[What is required] Scan the entries below and state how many lines contain "caption". No other output.

[Data excerpts]
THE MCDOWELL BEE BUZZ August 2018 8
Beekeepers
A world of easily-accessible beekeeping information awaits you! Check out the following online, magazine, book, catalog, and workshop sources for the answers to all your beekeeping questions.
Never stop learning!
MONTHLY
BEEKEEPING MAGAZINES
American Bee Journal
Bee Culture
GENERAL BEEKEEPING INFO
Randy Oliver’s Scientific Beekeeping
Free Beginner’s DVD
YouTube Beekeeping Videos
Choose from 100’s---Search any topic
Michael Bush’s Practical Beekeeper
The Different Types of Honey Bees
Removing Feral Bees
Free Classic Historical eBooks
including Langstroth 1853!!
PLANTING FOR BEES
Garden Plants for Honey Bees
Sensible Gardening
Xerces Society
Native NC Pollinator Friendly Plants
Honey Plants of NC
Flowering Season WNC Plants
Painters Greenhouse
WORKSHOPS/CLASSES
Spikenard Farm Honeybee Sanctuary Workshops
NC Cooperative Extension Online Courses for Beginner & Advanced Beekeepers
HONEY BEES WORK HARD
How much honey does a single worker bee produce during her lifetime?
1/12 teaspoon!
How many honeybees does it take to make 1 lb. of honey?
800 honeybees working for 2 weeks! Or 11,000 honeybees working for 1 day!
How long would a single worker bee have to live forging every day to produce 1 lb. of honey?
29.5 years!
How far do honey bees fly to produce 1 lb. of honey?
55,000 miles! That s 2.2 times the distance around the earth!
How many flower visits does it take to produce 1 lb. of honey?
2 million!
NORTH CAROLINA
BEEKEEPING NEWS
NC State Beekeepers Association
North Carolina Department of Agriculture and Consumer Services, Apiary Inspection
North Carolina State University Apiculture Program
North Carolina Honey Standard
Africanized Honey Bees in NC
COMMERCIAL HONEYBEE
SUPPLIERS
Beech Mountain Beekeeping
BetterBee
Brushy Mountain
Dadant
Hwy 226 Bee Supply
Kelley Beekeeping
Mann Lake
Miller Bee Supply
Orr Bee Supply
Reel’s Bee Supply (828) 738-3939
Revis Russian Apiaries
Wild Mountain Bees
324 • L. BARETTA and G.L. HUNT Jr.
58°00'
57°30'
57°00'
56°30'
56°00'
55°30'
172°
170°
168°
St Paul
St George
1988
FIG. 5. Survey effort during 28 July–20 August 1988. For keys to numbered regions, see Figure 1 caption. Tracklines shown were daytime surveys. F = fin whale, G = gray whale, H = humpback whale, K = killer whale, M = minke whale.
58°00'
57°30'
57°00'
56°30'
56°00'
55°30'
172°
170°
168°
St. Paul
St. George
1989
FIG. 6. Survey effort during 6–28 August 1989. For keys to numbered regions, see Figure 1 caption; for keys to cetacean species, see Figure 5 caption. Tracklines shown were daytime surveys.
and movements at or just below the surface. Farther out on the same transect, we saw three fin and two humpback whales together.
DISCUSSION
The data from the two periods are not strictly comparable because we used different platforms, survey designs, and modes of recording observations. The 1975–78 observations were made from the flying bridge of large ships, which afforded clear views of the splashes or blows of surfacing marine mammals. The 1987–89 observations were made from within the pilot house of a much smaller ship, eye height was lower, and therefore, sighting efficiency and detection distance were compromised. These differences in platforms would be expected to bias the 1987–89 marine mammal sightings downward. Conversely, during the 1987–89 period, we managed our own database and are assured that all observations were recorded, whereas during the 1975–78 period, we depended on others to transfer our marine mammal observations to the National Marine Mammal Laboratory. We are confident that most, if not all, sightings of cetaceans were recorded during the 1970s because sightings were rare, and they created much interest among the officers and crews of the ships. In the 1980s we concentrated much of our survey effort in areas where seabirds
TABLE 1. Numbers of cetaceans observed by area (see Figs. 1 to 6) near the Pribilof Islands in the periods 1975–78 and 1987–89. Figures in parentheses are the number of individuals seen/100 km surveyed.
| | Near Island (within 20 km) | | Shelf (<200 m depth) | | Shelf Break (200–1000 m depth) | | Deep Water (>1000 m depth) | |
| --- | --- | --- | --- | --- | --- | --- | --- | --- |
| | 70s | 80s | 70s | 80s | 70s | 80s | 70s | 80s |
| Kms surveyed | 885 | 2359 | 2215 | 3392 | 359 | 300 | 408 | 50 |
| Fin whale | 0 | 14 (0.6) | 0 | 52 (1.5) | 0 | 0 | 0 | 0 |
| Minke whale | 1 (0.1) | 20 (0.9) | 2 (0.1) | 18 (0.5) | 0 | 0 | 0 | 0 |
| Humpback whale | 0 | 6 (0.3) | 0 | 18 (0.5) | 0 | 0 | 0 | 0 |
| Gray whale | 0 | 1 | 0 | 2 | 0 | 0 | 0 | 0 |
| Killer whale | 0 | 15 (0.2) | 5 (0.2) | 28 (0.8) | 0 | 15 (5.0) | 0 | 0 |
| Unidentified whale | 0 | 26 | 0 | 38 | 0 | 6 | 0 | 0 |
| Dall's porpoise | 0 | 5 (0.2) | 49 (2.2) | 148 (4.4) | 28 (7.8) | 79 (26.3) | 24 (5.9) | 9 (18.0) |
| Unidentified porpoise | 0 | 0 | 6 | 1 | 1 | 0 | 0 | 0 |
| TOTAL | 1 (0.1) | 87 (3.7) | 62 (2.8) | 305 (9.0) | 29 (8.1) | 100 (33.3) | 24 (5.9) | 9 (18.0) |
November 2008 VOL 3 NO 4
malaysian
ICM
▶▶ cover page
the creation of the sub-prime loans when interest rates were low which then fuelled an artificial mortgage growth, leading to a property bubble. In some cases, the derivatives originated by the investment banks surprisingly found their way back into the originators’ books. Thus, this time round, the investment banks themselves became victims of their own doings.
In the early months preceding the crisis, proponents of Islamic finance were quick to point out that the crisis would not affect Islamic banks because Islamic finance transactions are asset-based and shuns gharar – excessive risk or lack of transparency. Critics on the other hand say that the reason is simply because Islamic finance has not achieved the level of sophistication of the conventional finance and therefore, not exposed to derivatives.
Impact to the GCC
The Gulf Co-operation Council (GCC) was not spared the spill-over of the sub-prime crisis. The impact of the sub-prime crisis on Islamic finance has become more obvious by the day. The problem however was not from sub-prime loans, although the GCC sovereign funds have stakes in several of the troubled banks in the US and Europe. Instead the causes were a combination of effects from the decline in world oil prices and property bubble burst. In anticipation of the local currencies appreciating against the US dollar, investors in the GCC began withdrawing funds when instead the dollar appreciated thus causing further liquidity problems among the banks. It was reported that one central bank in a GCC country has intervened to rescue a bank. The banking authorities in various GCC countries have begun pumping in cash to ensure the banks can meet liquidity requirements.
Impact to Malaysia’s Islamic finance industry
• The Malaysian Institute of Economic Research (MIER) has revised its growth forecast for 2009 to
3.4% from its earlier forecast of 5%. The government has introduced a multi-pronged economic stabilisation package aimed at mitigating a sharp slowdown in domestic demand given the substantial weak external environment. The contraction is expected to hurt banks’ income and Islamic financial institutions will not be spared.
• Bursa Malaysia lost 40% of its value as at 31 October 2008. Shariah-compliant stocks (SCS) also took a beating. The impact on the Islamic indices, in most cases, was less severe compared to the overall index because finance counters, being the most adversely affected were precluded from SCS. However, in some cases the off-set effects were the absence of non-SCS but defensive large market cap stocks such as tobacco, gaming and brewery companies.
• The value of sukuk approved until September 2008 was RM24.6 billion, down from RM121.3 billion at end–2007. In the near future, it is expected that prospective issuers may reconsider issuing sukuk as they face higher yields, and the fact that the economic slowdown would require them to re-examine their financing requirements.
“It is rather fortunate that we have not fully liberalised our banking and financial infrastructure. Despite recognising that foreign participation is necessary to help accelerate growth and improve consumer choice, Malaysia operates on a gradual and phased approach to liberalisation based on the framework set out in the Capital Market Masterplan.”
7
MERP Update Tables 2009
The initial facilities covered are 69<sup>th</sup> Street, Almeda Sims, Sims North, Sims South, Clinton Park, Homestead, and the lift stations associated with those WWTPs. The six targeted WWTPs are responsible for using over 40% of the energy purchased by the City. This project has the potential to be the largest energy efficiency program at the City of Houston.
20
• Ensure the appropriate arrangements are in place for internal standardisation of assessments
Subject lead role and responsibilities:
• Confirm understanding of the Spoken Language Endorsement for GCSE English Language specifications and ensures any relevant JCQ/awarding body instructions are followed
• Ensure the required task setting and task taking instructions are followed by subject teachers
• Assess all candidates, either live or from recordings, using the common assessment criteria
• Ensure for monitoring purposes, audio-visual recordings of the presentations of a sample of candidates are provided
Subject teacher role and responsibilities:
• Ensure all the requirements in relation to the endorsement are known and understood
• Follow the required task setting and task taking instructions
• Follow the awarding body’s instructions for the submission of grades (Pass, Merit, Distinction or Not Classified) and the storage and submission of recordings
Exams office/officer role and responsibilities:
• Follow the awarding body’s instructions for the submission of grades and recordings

[Reply to the task] 2